◆ **Extract provided**:
A unique collaboration is taking place between researchers from UWM’s College of Health Sciences and Sangmyung University in Seoul, South Korea. Associate Professor Jinsung Wang, PhD, from the Department of Kinesiology Exercise Science & Health Promotion Unit, and recent Visiting Professor to UWM, Suh-Jung Kang, PhD, are collaborating on a three-year research project to determine the potential benefits of a cognitive walking program on older adults.
What is a cognitive walking program?
Wang and Kang developed a walking-based exercise program, called a cognitive walking program, which is designed to improve cognitive and motor function of the brain in healthy, older adults. A group of 140 older male and female research participants, who have no apparent cognitive or motor impairments, but are physically sedentary, were recruited for the research. The individuals were divided into two groups: a normal walking program and the cognitive walking program.
The people in the normal walking program meet regularly for a six-month period to go on a typical walk for 60 minutes per day, three days per week, as a group. On the other hand, those participants who are in the cognitive walking program are asked to first learn specific walking patterns that involve the movements of both the upper and lower limbs in certain ways and then perform them repeatedly based on the memory. There are 45 stepping patterns with a varying complexity of the arm and/or leg movements, and the individuals perform these movements on a mat made especially for this research project.
Each session of the program (also 60 minutes per day, three days per week) starts with the simplest stepping pattern and then advances to more complex patterns. As the sessions pass, the tasks get more complex which forces the participants to think more to perform them correctly.
Potential outcomes of the research
The project is funded by a grant from the National Research Foundation of Korea, and the data is collected in Kang’s lab at Sangmyung University. Kang is primarily interested in how the participants’ cognitive function, assessed using neurocognitive function assessment tools, will change after participating in these walking programs.
Wang is primarily interested in the changes in motor function of the brain, assessed by determining the pattern of interlimb transfer of motor learning, a research paradigm that he has been using in his research for the past 18 years. Both cognitive and motor functions of the brain are being assessed before the participants begin exercising, at the three-month mark, and again after they complete the six-month program.
Wang predicts that after participating in the cognitive walking program, the pattern of inter-limb transfer, which were fundamentally different from that of young adults prior to the participation in the program, should change to be similar to the pattern of young adults.

Page images and extracted text:
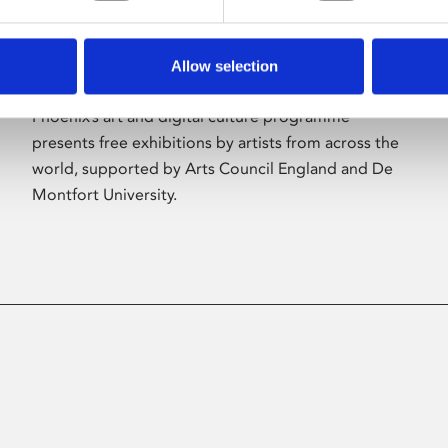
Allow selection
About Art
Phoenix’s art and digital culture programme
presents free exhibitions by artists from across the
world, supported by Arts Council England and De
Montfort University.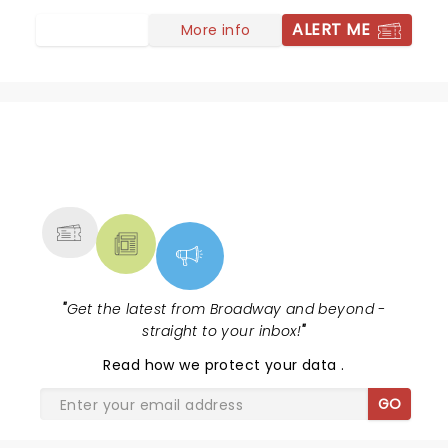
have ever seen.
ALERT ME
More info
NEWS, TICKETS, THEATRE &
MORE
"
Get the latest from Broadway and beyond -
straight to your inbox!
"
Read
how we protect your data
.
GO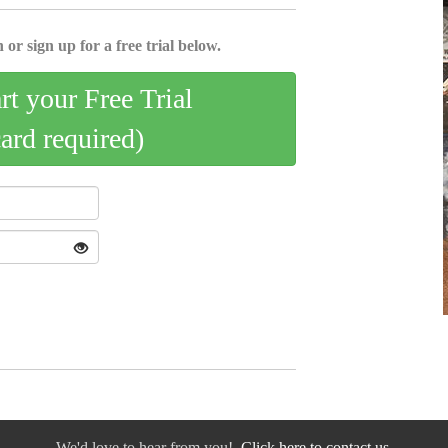
 or sign up for a free trial below.
art your Free Trial
card required)
We'd love to hear from you!
Click here to contact us.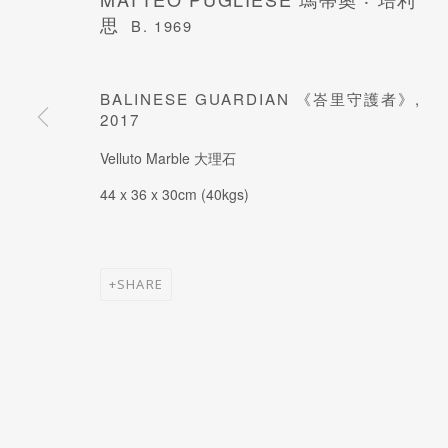
思
B. 1969
JOIN OUR MAILING LIST
BALINESE GUARDIAN 《峇里守護者》
,
Last name *
2017
Velluto Marble 大理石
* denotes required fields
44 x 36 x 30cm (40kgs)
SHARE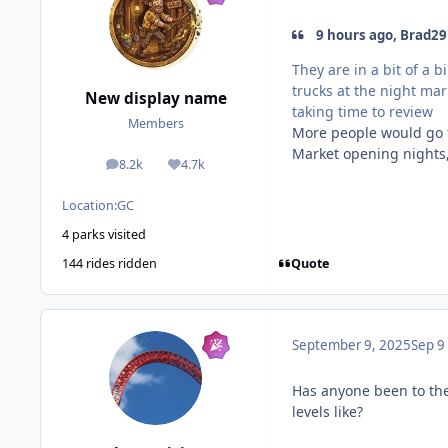
9 hours ago, Brad29
They are in a bit of a 
trucks at the night ma
New display name
taking time to review
Members
More people would go t
Market opening nights, 
8.2k
4.7k
posts
Reputation
Location:
GC
4 parks visited
Quote
144 rides ridden
September 9, 2025
Sep 9
Has anyone been to th
levels like?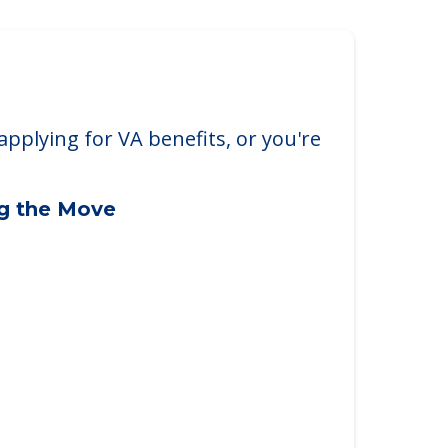
applying for VA benefits, or you're
ng the Move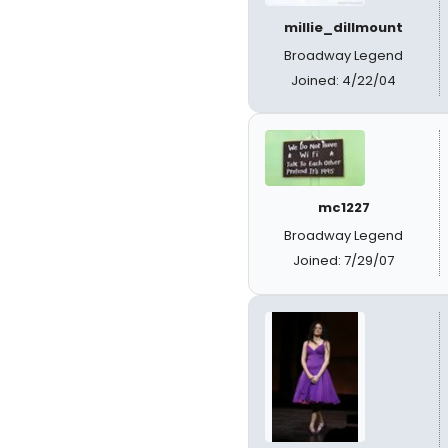
millie_dillmount
Broadway Legend
Joined: 4/22/04
mc1227
Broadway Legend
Joined: 7/29/07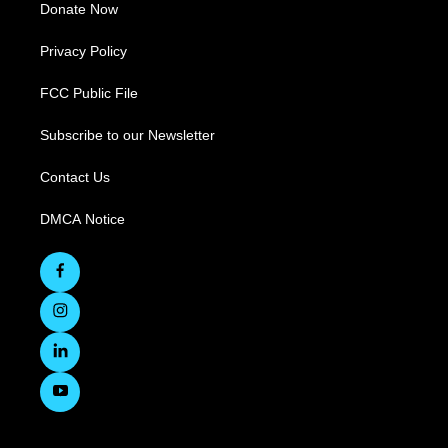
Donate Now
Privacy Policy
FCC Public File
Subscribe to our Newsletter
Contact Us
DMCA Notice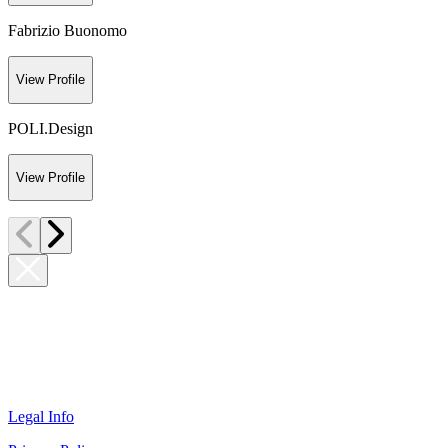
Fabrizio Buonomo
View Profile
POLI.Design
View Profile
Legal Info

◆ **Problems to work on**:
a. According to the article, how many stepping patterns does the cognitive walking program include?
b. Copy out the article from "The people in" to "this research project.", renaming "mat" as "platform".
c. Summarize the article in two sentences.
The rows have nothing to do with the article.

◆ **Responses for each task**:
a. It includes 45 stepping patterns.

b.
The people in the normal walking program meet regularly for a six-month period to go on a typical walk for 60 minutes per day, three days per week, as a group. On the other hand, those participants who are in the cognitive walking program are asked to first learn specific walking patterns that involve the movements of both the upper and lower limbs in certain ways and then perform them repeatedly based on the memory. There are 45 stepping patterns with a varying complexity of the arm and/or leg movements, and the individuals perform these movements on a platform made especially for this research project.

c. Jinsung Wang of UWM and Suh-Jung Kang of Sangmyung University are running a three-year project that compares a normal walking program with a cognitive walking program among 140 healthy but sedentary older adults. In the cognitive walking program, participants learn and repeat from memory stepping patterns of increasing complexity, and their cognitive and motor functions are assessed before the program begins, at three months and after six months.